Il Brasile è stato incoronato leader nelle riduzioni di emissioni di anidride carbonica. E’ questo quanto riportato da una recente ricerca pubblicata su Science.

Questo risultato sarebbe stato ottenuto grazie all’incremento dell’ attività agricola, che ha salvato ettari di foresta pluviale. “Il Brasile è noto come il paese del calcio ma pochi sanno che ormai è leader anche nel guidare il mondo nella mitigazione dei cambiamenti climatici”, ha spiegato Daniel Nepstad ecologo tropicale presso l’Earth Innovation Institute, e uno degli autori del  V report dell’Ipcc – Intergovernmental Panel on Climate Change sui cambiamenti climatici.

Dal 2004 ad oggi i brasiliani hanno salvaguardato 86.000 chilometri di foresta, riducendo del 70% la deforestazione  e permettendo di evitare la dispersione di 3,2 milioni di C02 nell’aria. Solamente la riduzione delle emissioni brasiliane del 2013 è stata pari all’1,5% di quelle dell’intero globo.

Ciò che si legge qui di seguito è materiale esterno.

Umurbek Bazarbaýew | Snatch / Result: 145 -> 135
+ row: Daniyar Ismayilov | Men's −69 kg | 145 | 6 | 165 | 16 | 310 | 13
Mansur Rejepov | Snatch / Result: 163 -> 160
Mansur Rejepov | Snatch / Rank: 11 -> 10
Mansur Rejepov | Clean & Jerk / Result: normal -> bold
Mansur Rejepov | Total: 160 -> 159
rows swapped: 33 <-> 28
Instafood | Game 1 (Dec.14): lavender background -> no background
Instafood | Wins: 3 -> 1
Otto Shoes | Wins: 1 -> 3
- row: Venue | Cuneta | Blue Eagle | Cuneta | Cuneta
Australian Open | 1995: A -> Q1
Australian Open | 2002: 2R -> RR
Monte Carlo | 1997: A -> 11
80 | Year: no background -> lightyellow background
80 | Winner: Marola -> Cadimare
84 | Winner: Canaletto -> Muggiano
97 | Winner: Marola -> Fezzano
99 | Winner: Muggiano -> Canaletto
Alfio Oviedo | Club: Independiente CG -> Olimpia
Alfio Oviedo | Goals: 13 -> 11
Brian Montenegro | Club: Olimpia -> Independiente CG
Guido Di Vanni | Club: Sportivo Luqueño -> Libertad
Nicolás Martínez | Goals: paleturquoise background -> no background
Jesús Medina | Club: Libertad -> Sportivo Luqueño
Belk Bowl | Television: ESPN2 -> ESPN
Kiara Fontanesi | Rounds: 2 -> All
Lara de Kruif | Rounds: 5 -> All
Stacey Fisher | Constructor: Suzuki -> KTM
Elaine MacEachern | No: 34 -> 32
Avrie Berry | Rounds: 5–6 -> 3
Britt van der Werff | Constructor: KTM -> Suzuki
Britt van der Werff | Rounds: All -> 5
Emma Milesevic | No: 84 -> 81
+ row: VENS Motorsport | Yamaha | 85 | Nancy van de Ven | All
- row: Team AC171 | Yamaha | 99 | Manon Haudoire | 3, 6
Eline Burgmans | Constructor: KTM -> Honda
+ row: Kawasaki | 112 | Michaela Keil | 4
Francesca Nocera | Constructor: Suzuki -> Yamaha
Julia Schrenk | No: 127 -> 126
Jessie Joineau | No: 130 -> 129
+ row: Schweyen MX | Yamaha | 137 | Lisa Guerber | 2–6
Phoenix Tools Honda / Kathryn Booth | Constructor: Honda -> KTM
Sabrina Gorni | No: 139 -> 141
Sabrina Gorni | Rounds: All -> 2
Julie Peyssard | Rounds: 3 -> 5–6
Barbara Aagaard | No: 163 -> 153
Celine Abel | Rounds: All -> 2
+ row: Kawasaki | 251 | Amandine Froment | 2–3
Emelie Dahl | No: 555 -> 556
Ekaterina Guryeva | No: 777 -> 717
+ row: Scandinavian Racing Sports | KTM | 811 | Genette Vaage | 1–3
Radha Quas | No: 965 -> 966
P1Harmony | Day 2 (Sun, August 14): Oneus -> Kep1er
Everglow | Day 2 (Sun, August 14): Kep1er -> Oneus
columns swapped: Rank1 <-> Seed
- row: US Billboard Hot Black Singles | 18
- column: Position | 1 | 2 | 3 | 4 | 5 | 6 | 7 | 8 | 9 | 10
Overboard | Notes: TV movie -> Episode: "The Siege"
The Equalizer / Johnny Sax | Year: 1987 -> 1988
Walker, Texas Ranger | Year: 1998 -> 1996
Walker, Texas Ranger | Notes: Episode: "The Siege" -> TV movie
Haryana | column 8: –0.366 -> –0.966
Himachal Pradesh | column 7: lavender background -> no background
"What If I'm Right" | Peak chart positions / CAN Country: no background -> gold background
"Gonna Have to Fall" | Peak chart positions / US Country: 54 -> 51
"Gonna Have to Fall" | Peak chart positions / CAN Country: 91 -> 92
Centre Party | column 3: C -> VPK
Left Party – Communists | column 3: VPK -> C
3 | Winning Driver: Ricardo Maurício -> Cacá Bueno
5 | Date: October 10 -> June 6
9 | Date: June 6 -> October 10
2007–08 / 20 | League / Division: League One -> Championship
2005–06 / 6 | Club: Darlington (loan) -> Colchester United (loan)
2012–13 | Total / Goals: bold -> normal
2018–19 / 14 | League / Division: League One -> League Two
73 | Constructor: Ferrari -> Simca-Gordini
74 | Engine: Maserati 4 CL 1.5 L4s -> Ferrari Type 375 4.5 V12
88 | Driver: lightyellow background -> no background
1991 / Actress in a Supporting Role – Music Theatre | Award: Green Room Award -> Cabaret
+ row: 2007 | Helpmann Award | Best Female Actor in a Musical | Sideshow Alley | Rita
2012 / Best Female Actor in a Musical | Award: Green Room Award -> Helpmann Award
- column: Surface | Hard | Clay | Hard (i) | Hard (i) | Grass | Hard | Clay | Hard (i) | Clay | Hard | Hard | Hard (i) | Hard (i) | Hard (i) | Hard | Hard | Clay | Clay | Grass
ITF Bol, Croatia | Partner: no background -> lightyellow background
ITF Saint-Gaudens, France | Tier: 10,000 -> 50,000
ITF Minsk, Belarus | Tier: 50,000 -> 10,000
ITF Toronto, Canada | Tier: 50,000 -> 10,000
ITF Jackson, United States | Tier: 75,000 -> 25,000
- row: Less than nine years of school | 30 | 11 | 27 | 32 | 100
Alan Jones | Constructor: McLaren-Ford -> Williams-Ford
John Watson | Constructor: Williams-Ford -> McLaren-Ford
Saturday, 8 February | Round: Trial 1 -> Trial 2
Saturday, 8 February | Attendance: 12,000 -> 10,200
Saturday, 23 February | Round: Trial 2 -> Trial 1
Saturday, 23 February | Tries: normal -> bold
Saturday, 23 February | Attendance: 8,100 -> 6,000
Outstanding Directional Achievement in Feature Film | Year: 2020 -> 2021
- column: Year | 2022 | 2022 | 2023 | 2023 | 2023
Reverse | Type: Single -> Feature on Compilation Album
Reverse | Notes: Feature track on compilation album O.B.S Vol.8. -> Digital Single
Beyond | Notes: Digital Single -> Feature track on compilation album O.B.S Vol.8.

Oltre però che sull’agricoltura, la politica brasiliana si è incentrata sul contrasto del disboscamento,sull’aumento di aree protette, e sulla produzione di soia e carne bovina.  Una importante presa di posizione che è riuscita in breve tempo a portare dei risultati. Nonostante  il traguardo raggiunto sia oggettivamente importante, quello che veramente darà un valore aggiunto sarà la costanza, in quanto i ricercatori avvertono che questa per ora è solamente una vittoria fragile.

Inoltre, un problema che si aggiunge, oltre a quello di proseguire l’impegno, è legato agli agricoltori che pensavano che appoggiando queste politiche riuscissero ad aumentare anche la produzione alimentare, ma così non è stato. “Molti credevano che questo comportamento avrebbe portato benefici tangibili come prezzi migliori per i loro prodotti o versamenti di compensazione dei vantaggi per la decisione di abolire la deforestazione. Ma non sono arrivati. Alcuni importanti progetti stanno iniziando a offrire questi vantaggi, compresi quelli finanziati attraverso l’impegno del Fondo per l’Amazzonia dalla Norvegia. Ma è necessario fare molto di più” dice Daniel Nepstad.

Il Brasile è stato applaudito anche per il suo impegno nel proporre un Mondiale Ecosostenibile, grazie alla riduzione delle emissioni di anidride carbonica dimezzate rispetto alle Olimpiadi di Londra 2012. Il tutto sfruttando il mercato dei crediti di carbonio e lanciando la campagna di sensibilizzazione all’ambiente: “Passaporto Verde”.Un’iniziativa promossa dall’UNEP, che vuole coinvolgere attivamente i cittadini e i turisti, al fine di contribuire a portare avanti uno stile di vita più green.